#### AIM OF THE TASK:
Copy each line below that includes "lines".

┏━━

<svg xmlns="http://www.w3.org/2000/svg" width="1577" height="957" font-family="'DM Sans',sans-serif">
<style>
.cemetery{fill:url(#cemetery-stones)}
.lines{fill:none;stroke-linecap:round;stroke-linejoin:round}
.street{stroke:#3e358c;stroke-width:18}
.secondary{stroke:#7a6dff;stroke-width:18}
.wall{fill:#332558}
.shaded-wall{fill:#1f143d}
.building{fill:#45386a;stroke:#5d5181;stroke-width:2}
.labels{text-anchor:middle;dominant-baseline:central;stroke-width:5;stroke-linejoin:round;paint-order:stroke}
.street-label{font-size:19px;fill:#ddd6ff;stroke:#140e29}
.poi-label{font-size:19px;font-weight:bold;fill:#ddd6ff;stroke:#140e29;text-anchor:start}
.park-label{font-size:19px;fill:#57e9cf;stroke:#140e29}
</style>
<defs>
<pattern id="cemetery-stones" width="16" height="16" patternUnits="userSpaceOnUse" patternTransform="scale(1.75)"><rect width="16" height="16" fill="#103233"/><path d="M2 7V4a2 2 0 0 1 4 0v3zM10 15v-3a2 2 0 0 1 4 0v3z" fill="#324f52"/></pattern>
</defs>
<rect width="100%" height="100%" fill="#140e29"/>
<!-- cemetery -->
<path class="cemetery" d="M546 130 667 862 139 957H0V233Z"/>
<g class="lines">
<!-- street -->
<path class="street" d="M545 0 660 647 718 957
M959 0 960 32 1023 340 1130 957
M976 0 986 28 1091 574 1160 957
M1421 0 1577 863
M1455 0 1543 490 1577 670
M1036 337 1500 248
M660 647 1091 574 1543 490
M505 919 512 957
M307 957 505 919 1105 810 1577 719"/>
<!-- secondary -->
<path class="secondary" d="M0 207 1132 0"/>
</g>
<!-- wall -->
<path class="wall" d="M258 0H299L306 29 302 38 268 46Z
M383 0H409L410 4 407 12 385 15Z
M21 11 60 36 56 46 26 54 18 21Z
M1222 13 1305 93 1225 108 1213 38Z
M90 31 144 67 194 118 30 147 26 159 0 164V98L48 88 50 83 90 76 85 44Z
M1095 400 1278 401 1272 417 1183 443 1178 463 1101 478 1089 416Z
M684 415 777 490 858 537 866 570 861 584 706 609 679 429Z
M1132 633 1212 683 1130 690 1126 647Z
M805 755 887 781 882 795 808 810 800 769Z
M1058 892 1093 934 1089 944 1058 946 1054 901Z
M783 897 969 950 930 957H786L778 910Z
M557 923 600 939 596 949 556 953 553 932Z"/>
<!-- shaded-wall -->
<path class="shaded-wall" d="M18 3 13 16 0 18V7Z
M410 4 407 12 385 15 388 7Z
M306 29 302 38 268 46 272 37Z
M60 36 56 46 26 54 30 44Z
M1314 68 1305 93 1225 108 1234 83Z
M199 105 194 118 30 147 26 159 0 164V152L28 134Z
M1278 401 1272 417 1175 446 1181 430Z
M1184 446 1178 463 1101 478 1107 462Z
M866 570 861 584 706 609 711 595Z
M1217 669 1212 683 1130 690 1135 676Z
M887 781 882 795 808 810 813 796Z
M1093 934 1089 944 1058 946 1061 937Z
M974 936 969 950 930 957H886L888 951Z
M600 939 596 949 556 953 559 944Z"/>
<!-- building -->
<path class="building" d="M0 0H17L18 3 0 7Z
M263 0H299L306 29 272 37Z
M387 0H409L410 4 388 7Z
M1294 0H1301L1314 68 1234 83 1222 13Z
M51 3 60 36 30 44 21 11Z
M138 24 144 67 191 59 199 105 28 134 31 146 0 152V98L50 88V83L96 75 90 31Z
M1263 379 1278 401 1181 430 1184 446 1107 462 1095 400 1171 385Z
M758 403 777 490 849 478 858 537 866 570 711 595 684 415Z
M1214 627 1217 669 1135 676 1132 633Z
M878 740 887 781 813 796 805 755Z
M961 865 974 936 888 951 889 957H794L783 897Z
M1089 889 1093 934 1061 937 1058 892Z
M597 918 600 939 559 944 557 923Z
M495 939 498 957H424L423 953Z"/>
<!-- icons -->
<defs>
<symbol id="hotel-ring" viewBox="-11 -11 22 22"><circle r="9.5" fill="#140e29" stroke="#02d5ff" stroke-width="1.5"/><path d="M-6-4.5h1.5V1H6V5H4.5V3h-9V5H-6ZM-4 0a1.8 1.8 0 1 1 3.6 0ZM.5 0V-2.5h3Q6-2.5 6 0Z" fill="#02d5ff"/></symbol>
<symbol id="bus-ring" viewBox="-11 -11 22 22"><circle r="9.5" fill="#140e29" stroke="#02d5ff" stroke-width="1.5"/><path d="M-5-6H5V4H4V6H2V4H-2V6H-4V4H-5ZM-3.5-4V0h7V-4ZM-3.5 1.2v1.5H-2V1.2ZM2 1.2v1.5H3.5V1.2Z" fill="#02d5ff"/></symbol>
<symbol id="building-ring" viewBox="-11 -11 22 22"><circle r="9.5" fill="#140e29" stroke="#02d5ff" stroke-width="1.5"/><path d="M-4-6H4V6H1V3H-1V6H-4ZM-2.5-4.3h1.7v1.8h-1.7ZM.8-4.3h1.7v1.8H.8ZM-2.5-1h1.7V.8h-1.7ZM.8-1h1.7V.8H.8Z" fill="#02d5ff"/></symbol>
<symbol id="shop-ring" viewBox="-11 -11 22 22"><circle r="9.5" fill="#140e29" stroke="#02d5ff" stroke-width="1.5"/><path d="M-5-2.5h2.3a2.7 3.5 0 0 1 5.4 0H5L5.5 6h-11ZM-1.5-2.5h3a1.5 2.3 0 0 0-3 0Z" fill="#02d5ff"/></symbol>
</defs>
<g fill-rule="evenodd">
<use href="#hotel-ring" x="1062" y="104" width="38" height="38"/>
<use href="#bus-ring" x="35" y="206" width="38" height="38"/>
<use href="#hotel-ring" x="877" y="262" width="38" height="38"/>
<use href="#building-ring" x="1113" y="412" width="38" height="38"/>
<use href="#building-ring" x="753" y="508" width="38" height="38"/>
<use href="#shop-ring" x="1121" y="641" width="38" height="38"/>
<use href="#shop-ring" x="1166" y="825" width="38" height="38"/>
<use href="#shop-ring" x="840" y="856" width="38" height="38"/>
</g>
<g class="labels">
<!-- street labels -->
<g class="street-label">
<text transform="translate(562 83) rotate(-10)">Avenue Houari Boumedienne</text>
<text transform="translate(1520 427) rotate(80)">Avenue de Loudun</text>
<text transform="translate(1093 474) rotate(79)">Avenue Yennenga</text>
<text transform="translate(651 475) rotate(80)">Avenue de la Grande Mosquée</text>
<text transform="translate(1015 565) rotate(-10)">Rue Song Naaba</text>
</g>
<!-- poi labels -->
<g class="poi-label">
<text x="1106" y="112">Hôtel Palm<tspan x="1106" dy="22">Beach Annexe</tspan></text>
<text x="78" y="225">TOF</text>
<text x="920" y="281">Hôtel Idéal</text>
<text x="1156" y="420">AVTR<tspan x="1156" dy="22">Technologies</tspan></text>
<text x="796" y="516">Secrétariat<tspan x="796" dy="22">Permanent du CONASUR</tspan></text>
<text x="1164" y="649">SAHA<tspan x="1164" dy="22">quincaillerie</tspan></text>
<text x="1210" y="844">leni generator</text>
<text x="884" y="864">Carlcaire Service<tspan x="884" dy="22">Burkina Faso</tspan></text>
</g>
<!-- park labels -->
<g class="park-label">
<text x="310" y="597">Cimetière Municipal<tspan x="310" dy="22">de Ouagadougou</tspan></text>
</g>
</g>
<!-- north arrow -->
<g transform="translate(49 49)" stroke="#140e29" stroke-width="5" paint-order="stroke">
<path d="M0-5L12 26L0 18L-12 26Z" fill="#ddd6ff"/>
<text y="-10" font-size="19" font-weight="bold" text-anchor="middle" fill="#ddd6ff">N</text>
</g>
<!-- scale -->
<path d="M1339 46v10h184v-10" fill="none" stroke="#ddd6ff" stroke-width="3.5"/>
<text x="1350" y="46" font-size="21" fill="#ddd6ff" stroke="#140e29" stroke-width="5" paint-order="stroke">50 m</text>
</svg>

┗━━

#### YOUR RESPONSE:
.lines{fill:none;stroke-linecap:round;stroke-linejoin:round}
<g class="lines">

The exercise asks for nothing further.